▸ **Supplied entries**:
=== Begin Enclosure ===
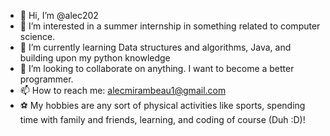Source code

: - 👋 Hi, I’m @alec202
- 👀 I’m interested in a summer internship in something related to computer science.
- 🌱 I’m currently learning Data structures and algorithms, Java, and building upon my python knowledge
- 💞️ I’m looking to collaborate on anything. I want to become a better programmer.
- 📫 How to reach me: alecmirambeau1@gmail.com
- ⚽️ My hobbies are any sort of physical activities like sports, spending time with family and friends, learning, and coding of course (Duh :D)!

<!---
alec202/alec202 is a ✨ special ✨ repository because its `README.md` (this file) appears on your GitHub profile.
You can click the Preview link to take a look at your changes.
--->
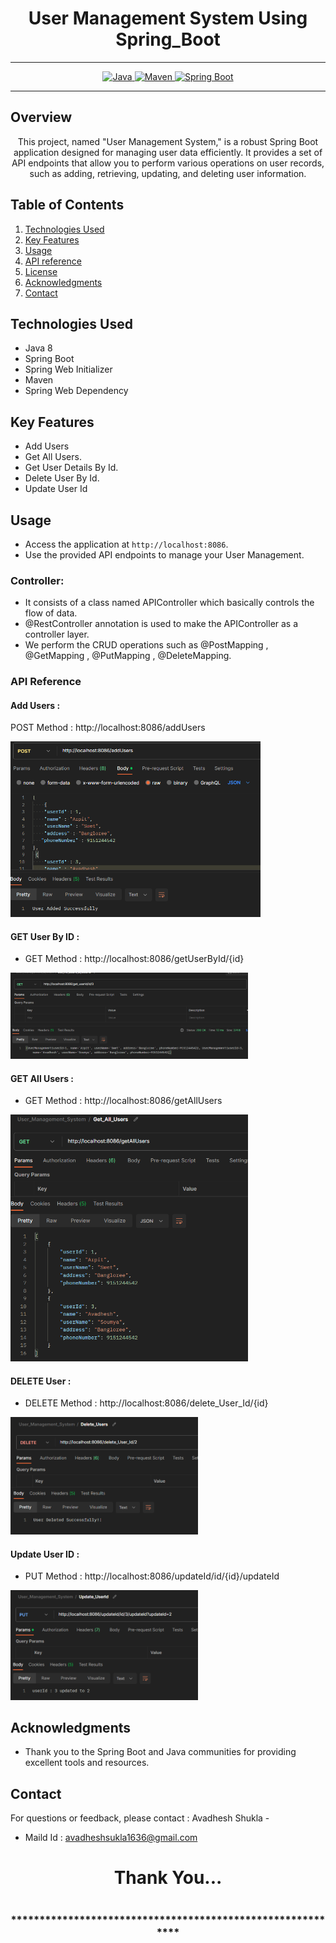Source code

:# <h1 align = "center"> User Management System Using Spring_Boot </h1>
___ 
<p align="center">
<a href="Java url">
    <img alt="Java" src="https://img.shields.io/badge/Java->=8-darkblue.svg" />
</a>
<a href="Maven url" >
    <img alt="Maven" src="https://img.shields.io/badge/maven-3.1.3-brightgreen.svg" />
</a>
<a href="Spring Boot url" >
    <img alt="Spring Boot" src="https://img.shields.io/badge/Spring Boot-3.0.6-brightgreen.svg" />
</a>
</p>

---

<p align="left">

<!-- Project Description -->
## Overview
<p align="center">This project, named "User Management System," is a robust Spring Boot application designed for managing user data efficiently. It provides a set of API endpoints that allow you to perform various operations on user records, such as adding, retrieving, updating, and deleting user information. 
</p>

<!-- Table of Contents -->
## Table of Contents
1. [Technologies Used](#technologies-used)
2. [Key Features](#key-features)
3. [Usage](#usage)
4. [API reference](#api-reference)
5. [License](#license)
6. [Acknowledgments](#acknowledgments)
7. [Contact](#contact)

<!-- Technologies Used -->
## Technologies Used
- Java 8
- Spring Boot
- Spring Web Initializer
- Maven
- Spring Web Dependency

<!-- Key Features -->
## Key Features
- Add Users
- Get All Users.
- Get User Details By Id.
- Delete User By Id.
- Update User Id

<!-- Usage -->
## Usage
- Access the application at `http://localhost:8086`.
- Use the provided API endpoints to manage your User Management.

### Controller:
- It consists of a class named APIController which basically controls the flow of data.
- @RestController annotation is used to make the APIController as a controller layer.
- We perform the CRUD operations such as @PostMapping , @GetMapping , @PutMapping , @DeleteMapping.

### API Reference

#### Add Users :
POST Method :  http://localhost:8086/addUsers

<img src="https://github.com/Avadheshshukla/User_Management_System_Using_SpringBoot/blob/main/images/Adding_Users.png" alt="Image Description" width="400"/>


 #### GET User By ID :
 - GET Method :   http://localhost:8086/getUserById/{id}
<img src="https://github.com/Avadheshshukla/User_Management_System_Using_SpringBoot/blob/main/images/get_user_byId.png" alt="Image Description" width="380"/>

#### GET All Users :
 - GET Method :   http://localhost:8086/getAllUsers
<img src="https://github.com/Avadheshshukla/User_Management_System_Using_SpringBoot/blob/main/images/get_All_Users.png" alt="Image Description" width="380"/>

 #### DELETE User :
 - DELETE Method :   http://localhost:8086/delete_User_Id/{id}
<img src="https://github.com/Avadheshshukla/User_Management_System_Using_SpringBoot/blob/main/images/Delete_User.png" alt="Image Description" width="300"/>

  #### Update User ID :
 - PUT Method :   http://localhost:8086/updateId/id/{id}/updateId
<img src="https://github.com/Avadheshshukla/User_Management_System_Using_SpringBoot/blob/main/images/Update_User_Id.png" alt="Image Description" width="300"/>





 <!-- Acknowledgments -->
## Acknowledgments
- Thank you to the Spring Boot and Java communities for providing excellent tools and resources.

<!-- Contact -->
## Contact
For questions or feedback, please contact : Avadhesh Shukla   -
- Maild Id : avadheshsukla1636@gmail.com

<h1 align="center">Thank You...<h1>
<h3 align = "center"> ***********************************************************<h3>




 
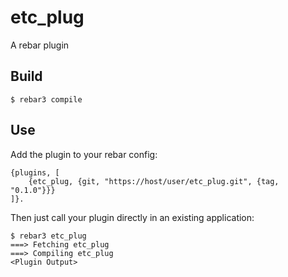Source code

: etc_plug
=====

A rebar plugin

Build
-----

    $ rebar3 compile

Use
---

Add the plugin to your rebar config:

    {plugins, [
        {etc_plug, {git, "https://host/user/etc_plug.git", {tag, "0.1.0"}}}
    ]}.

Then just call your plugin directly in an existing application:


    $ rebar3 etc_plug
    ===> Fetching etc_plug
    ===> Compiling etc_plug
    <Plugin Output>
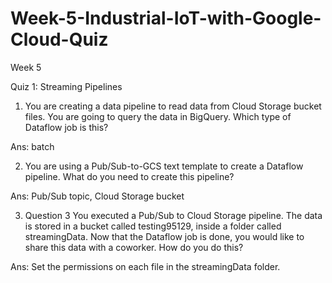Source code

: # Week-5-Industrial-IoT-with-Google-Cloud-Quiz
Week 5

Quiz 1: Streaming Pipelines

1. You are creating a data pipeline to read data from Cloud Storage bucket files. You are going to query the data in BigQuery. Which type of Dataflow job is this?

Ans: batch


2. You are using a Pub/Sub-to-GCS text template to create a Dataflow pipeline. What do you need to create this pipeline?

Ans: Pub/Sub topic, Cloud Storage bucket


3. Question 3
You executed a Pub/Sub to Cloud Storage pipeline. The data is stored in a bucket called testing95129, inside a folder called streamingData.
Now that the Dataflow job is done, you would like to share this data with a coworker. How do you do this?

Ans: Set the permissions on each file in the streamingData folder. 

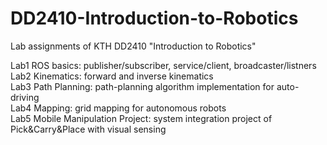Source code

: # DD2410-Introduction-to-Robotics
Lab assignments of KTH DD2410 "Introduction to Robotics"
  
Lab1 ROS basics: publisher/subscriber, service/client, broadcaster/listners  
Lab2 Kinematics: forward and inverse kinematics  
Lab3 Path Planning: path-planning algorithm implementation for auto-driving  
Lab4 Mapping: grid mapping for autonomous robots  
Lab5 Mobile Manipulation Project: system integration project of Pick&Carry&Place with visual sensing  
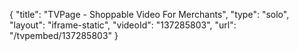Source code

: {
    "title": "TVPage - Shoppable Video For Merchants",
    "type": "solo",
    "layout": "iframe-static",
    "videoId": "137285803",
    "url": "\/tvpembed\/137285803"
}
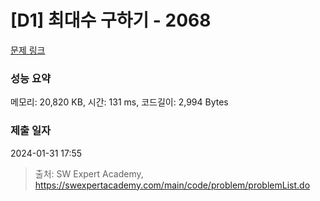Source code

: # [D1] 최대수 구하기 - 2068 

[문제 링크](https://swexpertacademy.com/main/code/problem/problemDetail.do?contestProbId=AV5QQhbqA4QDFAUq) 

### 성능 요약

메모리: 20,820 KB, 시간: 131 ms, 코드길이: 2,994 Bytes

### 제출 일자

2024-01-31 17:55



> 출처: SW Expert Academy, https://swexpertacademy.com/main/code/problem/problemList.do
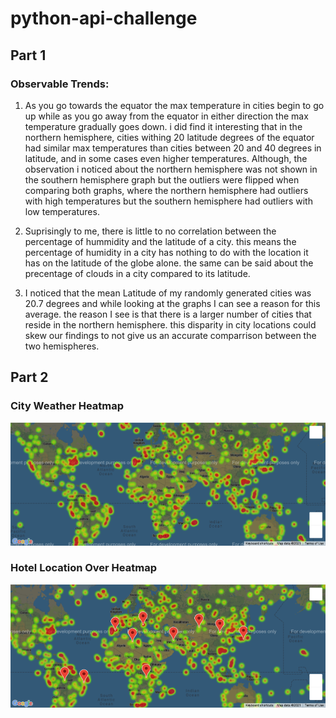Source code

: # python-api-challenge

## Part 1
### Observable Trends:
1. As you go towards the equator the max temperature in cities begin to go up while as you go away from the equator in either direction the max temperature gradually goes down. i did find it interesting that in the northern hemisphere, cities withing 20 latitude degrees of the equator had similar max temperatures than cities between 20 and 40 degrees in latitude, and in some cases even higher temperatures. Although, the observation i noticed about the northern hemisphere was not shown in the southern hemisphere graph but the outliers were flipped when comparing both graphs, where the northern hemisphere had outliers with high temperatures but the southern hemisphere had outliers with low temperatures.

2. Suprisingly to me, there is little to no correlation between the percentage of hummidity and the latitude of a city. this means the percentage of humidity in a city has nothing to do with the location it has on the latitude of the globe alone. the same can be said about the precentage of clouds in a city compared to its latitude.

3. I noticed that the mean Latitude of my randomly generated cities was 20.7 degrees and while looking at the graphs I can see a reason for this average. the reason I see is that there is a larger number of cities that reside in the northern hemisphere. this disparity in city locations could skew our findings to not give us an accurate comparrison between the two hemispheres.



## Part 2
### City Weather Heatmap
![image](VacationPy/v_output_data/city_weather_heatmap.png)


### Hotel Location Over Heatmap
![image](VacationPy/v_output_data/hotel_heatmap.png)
=== End Enclosure ===
▸ **Task objective**:
Where a record above holds a picture, drop the picture and print the rest exactly.

▸ **Task response**:
Source code

: - 👋 Hi, I’m @alec202
- 👀 I’m interested in a summer internship in something related to computer science.
- 🌱 I’m currently learning Data structures and algorithms, Java, and building upon my python knowledge
- 💞️ I’m looking to collaborate on anything. I want to become a better programmer.
- 📫 How to reach me: alecmirambeau1@gmail.com
- ⚽️ My hobbies are any sort of physical activities like sports, spending time with family and friends, learning, and coding of course (Duh :D)!

<!---
alec202/alec202 is a ✨ special ✨ repository because its `README.md` (this file) appears on your GitHub profile.
You can click the Preview link to take a look at your changes.
--->
Source code

:# <h1 align = "center"> User Management System Using Spring_Boot </h1>
___ 
<p align="center">
<a href="Java url">
    <img alt="Java" src="https://img.shields.io/badge/Java->=8-darkblue.svg" />
</a>
<a href="Maven url" >
    <img alt="Maven" src="https://img.shields.io/badge/maven-3.1.3-brightgreen.svg" />
</a>
<a href="Spring Boot url" >
    <img alt="Spring Boot" src="https://img.shields.io/badge/Spring Boot-3.0.6-brightgreen.svg" />
</a>
</p>

---

<p align="left">

<!-- Project Description -->
## Overview
<p align="center">This project, named "User Management System," is a robust Spring Boot application designed for managing user data efficiently. It provides a set of API endpoints that allow you to perform various operations on user records, such as adding, retrieving, updating, and deleting user information. 
</p>

<!-- Table of Contents -->
## Table of Contents
1. [Technologies Used](#technologies-used)
2. [Key Features](#key-features)
3. [Usage](#usage)
4. [API reference](#api-reference)
5. [License](#license)
6. [Acknowledgments](#acknowledgments)
7. [Contact](#contact)

<!-- Technologies Used -->
## Technologies Used
- Java 8
- Spring Boot
- Spring Web Initializer
- Maven
- Spring Web Dependency

<!-- Key Features -->
## Key Features
- Add Users
- Get All Users.
- Get User Details By Id.
- Delete User By Id.
- Update User Id

<!-- Usage -->
## Usage
- Access the application at `http://localhost:8086`.
- Use the provided API endpoints to manage your User Management.

### Controller:
- It consists of a class named APIController which basically controls the flow of data.
- @RestController annotation is used to make the APIController as a controller layer.
- We perform the CRUD operations such as @PostMapping , @GetMapping , @PutMapping , @DeleteMapping.

### API Reference

#### Add Users :
POST Method :  http://localhost:8086/addUsers

<img src="https://github.com/Avadheshshukla/User_Management_System_Using_SpringBoot/blob/main/images/Adding_Users.png" alt="Image Description" width="400"/>


 #### GET User By ID :
 - GET Method :   http://localhost:8086/getUserById/{id}
<img src="https://github.com/Avadheshshukla/User_Management_System_Using_SpringBoot/blob/main/images/get_user_byId.png" alt="Image Description" width="380"/>

#### GET All Users :
 - GET Method :   http://localhost:8086/getAllUsers
<img src="https://github.com/Avadheshshukla/User_Management_System_Using_SpringBoot/blob/main/images/get_All_Users.png" alt="Image Description" width="380"/>

 #### DELETE User :
 - DELETE Method :   http://localhost:8086/delete_User_Id/{id}
<img src="https://github.com/Avadheshshukla/User_Management_System_Using_SpringBoot/blob/main/images/Delete_User.png" alt="Image Description" width="300"/>

  #### Update User ID :
 - PUT Method :   http://localhost:8086/updateId/id/{id}/updateId
<img src="https://github.com/Avadheshshukla/User_Management_System_Using_SpringBoot/blob/main/images/Update_User_Id.png" alt="Image Description" width="300"/>





 <!-- Acknowledgments -->
## Acknowledgments
- Thank you to the Spring Boot and Java communities for providing excellent tools and resources.

<!-- Contact -->
## Contact
For questions or feedback, please contact : Avadhesh Shukla   -
- Maild Id : avadheshsukla1636@gmail.com

<h1 align="center">Thank You...<h1>
<h3 align = "center"> ***********************************************************<h3>




 
Source code

: etc_plug
=====

A rebar plugin

Build
-----

    $ rebar3 compile

Use
---

Add the plugin to your rebar config:

    {plugins, [
        {etc_plug, {git, "https://host/user/etc_plug.git", {tag, "0.1.0"}}}
    ]}.

Then just call your plugin directly in an existing application:


    $ rebar3 etc_plug
    ===> Fetching etc_plug
    ===> Compiling etc_plug
    <Plugin Output>
Source code

: # Week-5-Industrial-IoT-with-Google-Cloud-Quiz
Week 5

Quiz 1: Streaming Pipelines

1. You are creating a data pipeline to read data from Cloud Storage bucket files. You are going to query the data in BigQuery. Which type of Dataflow job is this?

Ans: batch


2. You are using a Pub/Sub-to-GCS text template to create a Dataflow pipeline. What do you need to create this pipeline?

Ans: Pub/Sub topic, Cloud Storage bucket


3. Question 3
You executed a Pub/Sub to Cloud Storage pipeline. The data is stored in a bucket called testing95129, inside a folder called streamingData.
Now that the Dataflow job is done, you would like to share this data with a coworker. How do you do this?

Ans: Set the permissions on each file in the streamingData folder. 

Source code

: # DD2410-Introduction-to-Robotics
Lab assignments of KTH DD2410 "Introduction to Robotics"
  
Lab1 ROS basics: publisher/subscriber, service/client, broadcaster/listners  
Lab2 Kinematics: forward and inverse kinematics  
Lab3 Path Planning: path-planning algorithm implementation for auto-driving  
Lab4 Mapping: grid mapping for autonomous robots  
Lab5 Mobile Manipulation Project: system integration project of Pick&Carry&Place with visual sensing  
Source code

: {
    "title": "TVPage - Shoppable Video For Merchants",
    "type": "solo",
    "layout": "iframe-static",
    "videoId": "137285803",
    "url": "\/tvpembed\/137285803"
}
Source code

: # [D1] 최대수 구하기 - 2068 

[문제 링크](https://swexpertacademy.com/main/code/problem/problemDetail.do?contestProbId=AV5QQhbqA4QDFAUq) 

### 성능 요약

메모리: 20,820 KB, 시간: 131 ms, 코드길이: 2,994 Bytes

### 제출 일자

2024-01-31 17:55



> 출처: SW Expert Academy, https://swexpertacademy.com/main/code/problem/problemList.do
Source code

: # python-api-challenge

## Part 1
### Observable Trends:
1. As you go towards the equator the max temperature in cities begin to go up while as you go away from the equator in either direction the max temperature gradually goes down. i did find it interesting that in the northern hemisphere, cities withing 20 latitude degrees of the equator had similar max temperatures than cities between 20 and 40 degrees in latitude, and in some cases even higher temperatures. Although, the observation i noticed about the northern hemisphere was not shown in the southern hemisphere graph but the outliers were flipped when comparing both graphs, where the northern hemisphere had outliers with high temperatures but the southern hemisphere had outliers with low temperatures.

2. Suprisingly to me, there is little to no correlation between the percentage of hummidity and the latitude of a city. this means the percentage of humidity in a city has nothing to do with the location it has on the latitude of the globe alone. the same can be said about the precentage of clouds in a city compared to its latitude.

3. I noticed that the mean Latitude of my randomly generated cities was 20.7 degrees and while looking at the graphs I can see a reason for this average. the reason I see is that there is a larger number of cities that reside in the northern hemisphere. this disparity in city locations could skew our findings to not give us an accurate comparrison between the two hemispheres.



## Part 2
### City Weather Heatmap
![image](VacationPy/v_output_data/city_weather_heatmap.png)


### Hotel Location Over Heatmap
![image](VacationPy/v_output_data/hotel_heatmap.png)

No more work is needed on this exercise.